The French government is putting pressure on the US Department of Homeland Security (DHS) for the release of Marie–ThAndrAndif Rossan 86-year-old French widow arrested April 1 in Alabama after a visa that allowed her to stay in the United States for 90 days expired. According to what emerged, the woman had been in the country for around seven months.
“Given his age, we really want him to get out of this situation as soon as possible,” said Rodolphe Sambou, the French consul in New Orleans. “The French government is strongly mobilized. We want to get her out of prison.”
Marie-Thérèse had come to the US to marry a former army captain she met in the 1950s
The story of Marie–ThAndrAndif Ross he is coming under the spotlight of the international media also for his singular personal story. It was in fact love that brought the old woman to the United States a man she met in the late 1950s, when she worked as a secretary at a NATO base near Nantes. The two had lost touch for years, only to reconnect in 2010 thanks to social media. Both widowed, they decided to get married: the wedding was celebrated in April 2025, and shortly afterwards the woman moved to Alabama.
However, her husband, William Ross, a former US Army captain, died in January. A few months later, Marie-Thérèse was stopped at her home in Anniston by Ice agents, accused of having exceeded the limits of her tourist visa. After her arrest, the 86-year-old was transferred to a federal immigration detention center in Louisiana, where she remains today.
His story is part of the restrictive migration policies promoted by President Donald Trump’s administration, which in recent months have led to the arrest of thousands of people present illegally on US territory. These also include spouses of soldiers and veterans, categories who had benefited from greater tolerance in the past, as well as elderly people and people without criminal records.
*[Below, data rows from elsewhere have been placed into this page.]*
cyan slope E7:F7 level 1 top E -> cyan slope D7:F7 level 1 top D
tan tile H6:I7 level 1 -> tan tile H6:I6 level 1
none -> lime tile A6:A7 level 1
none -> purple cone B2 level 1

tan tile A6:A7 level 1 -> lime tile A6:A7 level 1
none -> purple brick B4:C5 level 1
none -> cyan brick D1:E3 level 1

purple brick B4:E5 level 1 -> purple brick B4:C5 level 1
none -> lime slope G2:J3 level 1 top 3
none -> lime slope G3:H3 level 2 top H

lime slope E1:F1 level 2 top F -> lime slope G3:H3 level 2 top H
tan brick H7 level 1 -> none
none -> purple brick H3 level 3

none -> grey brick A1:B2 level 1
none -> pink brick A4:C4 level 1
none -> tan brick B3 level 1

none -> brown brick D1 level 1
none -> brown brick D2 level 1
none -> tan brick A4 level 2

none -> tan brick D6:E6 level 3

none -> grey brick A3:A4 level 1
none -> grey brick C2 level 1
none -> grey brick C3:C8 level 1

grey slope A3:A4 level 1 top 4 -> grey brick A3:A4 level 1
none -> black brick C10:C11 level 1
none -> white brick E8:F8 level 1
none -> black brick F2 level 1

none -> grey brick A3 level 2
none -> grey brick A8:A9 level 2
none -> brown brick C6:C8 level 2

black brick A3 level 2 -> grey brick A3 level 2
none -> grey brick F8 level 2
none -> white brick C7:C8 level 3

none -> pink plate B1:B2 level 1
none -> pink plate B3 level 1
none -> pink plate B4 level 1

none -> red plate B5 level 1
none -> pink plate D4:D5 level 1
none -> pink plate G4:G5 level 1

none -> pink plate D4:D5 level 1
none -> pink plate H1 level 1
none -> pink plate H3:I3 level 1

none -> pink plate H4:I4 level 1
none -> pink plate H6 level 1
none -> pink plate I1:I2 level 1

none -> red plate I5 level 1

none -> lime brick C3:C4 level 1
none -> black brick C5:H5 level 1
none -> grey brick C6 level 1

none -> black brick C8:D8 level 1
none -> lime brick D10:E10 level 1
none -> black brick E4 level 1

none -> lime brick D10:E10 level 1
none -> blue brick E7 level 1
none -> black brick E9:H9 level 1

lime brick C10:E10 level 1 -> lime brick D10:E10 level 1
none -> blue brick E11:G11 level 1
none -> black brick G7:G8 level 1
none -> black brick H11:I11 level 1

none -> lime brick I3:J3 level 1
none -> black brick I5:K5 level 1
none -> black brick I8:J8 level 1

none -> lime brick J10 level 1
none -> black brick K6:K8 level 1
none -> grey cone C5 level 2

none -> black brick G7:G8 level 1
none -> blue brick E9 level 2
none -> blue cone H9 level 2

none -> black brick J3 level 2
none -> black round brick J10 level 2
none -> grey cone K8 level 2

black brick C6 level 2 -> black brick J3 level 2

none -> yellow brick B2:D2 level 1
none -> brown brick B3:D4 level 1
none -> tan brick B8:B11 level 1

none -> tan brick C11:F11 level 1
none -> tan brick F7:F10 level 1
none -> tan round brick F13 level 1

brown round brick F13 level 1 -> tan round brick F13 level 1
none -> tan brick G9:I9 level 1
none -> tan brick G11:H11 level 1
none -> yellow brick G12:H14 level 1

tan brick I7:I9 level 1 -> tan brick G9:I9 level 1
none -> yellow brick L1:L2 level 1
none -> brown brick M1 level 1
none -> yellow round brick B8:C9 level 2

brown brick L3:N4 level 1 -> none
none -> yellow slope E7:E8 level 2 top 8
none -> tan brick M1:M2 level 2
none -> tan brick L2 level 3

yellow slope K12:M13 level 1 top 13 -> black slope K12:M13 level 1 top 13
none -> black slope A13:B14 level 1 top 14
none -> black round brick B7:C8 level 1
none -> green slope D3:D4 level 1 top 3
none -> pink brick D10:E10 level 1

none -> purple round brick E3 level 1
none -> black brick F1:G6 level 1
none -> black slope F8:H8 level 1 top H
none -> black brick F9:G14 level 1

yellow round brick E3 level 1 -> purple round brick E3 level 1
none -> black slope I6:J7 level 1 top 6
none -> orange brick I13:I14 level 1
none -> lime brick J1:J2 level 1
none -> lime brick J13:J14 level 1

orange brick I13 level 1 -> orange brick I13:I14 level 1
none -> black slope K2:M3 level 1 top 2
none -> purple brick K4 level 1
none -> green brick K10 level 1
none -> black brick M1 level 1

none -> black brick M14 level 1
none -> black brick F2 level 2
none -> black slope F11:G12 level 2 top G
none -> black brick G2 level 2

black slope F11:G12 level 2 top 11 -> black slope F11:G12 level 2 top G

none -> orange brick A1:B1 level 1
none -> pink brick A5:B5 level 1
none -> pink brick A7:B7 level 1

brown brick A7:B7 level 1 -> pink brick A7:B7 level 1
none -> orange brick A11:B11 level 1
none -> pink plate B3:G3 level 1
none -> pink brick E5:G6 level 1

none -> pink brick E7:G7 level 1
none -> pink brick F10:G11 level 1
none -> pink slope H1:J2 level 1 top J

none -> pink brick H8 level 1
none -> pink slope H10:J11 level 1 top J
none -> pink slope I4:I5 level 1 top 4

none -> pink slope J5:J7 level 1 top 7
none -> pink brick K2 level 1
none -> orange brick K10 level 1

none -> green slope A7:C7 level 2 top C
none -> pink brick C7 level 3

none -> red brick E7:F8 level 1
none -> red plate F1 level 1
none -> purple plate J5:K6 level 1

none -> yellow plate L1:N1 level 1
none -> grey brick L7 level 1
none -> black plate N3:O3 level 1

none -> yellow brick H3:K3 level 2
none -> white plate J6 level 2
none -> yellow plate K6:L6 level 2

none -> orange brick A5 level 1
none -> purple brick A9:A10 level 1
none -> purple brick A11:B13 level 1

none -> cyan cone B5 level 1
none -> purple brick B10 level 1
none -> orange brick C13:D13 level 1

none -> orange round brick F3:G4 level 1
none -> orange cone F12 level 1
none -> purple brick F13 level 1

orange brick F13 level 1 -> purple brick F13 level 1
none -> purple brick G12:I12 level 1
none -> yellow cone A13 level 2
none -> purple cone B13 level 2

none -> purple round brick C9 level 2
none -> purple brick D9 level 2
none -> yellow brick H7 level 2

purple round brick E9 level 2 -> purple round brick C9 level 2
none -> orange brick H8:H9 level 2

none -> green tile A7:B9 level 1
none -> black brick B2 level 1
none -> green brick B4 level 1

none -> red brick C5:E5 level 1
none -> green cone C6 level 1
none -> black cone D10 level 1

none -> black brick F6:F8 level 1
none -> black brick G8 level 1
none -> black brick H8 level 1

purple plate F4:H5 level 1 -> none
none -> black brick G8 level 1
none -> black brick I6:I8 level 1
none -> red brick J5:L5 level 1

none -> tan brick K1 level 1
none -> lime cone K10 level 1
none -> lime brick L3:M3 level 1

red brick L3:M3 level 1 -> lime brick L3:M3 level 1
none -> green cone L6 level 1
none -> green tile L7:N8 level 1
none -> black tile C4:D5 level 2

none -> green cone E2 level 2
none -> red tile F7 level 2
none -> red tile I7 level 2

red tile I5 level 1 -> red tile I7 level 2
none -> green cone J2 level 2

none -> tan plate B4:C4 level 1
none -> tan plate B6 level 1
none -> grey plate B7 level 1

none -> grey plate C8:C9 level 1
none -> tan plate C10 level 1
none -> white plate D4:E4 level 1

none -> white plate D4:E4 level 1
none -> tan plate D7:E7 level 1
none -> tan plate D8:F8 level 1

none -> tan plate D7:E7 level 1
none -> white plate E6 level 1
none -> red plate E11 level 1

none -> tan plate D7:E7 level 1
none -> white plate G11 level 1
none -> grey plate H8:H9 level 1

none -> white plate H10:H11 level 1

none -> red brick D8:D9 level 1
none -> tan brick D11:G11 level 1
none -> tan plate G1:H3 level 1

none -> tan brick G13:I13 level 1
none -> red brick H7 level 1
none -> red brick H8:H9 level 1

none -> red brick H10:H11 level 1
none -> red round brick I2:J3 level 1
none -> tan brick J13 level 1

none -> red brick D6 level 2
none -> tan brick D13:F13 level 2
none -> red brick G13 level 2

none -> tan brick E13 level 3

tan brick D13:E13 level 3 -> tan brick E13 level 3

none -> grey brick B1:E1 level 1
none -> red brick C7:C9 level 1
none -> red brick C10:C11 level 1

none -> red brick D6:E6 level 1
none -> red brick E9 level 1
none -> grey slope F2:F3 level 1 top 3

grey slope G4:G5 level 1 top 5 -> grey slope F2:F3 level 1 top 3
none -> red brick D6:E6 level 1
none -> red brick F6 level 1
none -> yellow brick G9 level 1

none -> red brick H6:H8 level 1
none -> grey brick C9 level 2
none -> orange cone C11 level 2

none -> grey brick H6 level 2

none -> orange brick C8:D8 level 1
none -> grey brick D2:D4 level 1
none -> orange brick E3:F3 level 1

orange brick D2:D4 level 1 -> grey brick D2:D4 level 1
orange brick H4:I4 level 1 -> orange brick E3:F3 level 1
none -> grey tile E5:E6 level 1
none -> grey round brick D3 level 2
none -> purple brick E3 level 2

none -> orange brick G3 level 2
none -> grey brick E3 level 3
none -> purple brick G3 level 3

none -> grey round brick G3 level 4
The son: “Handcuffed as if she were a dangerous criminal”
One of the woman’s sons explained to the newspaper Western France that the family would not have been informed of the arrest and would only have learned the news following a visit from a diplomat. The man also denounced the manner of the arrest, claiming that the mother was handcuffed “as if she were a dangerous criminal”
Consul Sambou stated that he had visited her several times and was in constant contact with her family and the French authorities to guarantee assistance and speed up her release. For now, its fate remains dependent on the decisions of the American authorities and diplomatic pressure from Paris.